JanH · 31/03/2007 12:57

granny, does your DS's xbox have wireless controllers? If so it's much easier just to slip the battery packs out of the back of those (tiny little things, you can keep them in your pocket )

grannycracksopenabottleofwine · 31/03/2007 13:02

ooh, i'm not that clever, janh. i'll have a look

hatwoman · 31/03/2007 14:52

PLP - this article might be helpful - and maybe searhc the website for more (it's got a relaly annoying volume of pop-up ads though...)

mamhaf · 31/03/2007 20:23

No, you're not being unreasonable. I've done a similar thing myself - put a cold, wet flannel on dd1's face. Neither of my dds seem to get the message that larking around at as late as 11pm means they'll be tired in the morning - and at 13, your son is old enough to know what he needs to do to avoid the cup of cold water treatment. I remember once when dd2 was being particularly difficult, refusing to get up out of a chair to do something perfectly reasonable I said "Go and dry your hair." Dd2: "But it's not wet". Me (pouring my glass of water over her head, t-shirt etc: "It is now". We do love each other really, honest. (She's just reading this, and says she still doesn't think it was the right thing to do though.)

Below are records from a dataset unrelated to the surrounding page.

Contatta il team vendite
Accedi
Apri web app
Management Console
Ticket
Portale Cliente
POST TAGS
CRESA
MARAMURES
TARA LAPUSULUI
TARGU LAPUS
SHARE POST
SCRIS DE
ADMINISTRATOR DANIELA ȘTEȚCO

TurnBackTimeee · 03/09/2023 10:12

This reply has been deleted

This has been deleted by MNHQ for breaking our Talk Guidelines.

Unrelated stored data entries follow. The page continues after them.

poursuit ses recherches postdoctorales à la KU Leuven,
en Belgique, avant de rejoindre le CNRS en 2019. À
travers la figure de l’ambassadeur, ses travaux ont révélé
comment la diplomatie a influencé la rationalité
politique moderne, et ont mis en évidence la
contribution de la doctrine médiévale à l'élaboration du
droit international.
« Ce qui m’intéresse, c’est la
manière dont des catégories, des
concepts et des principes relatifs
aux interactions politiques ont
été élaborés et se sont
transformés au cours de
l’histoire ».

Pollyesther41 · 28/10/2023 20:58

People here asking for permission to abuse and traumatize children smh

CSIblonde · 28/10/2023 21:08

Please dont throw water on him. My Dad used to do this to me at weekends as he didnt think I should lie in. I got up fine & on time in the week, but weekends I used to be up at 11 ish shich he deemed unacceptable . I resented him for it for years. Have you tried putting his favourite song on full blast? Or, just let him be late & then he will get that consequences at School will follow. All the psych studies re brain development at this stage (I'm an ex Teacher) show teens need a lot more sleep than was previously thought so it's not that unusual.

NotAdultingToday · 28/10/2023 21:13

Zombie thread

curaçao · 28/10/2023 21:19

Dont throw water on him, that is a physical assault. You need to be working WITH him to find a solution noy against him. Maybe screentime as a reward if he has got to school on time

PinkArt · 28/10/2023 21:20

He'll be 29 now so I would guess the OP isn't still struggling to get him to school 🙄

Pollynots · 28/10/2023 21:23

his bedtime is at 9.30pm and he really struggles to sleep

If he is struggling to sleep then that needs addressing.

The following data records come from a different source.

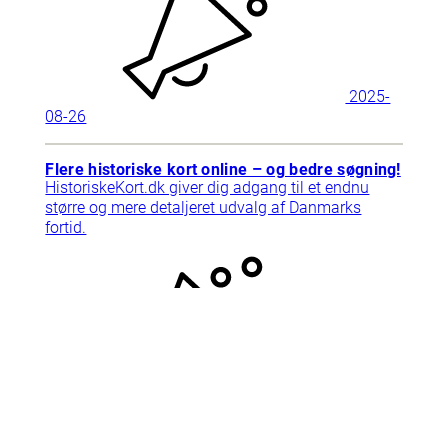
2025-
08-26
Flere historiske kort online – og bedre søgning!
HistoriskeKort.dk giver dig adgang til et endnu
større og mere detaljeret udvalg af Danmarks
fortid.
2025-
09-10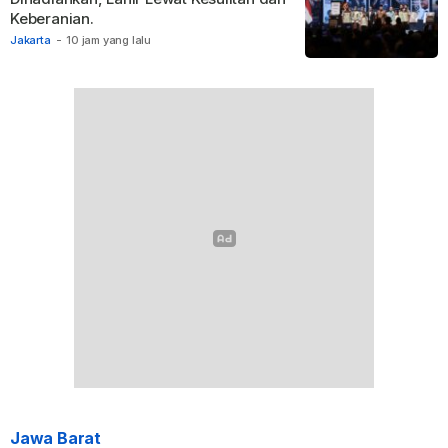
Keberanian.
Jakarta
-
10 jam yang lalu
Jawa Barat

PersistentSniffles · 29/10/2023 00:22

Zombie thread from 2007

curaçao · 29/10/2023 01:31

PersistentSniffles · 29/10/2023 00:22

Zombie thread from 2007

Doesn t matter.It will be relevant to others

christmasisacomin · 29/10/2023 01:54

PurpleLostPrincess · 31/03/2007 09:40

That would mean he doesn't go to school which would make his day but I'd get into trouble in the long run if I just let him get away with it. I drop them both off by car as school is a long way off and the bus would just cost lots of money and he'd still be late...

I spoke to the head of year about my son.

We agreed that I should let him be late and school would deal with him.

He was only ever late twice after that!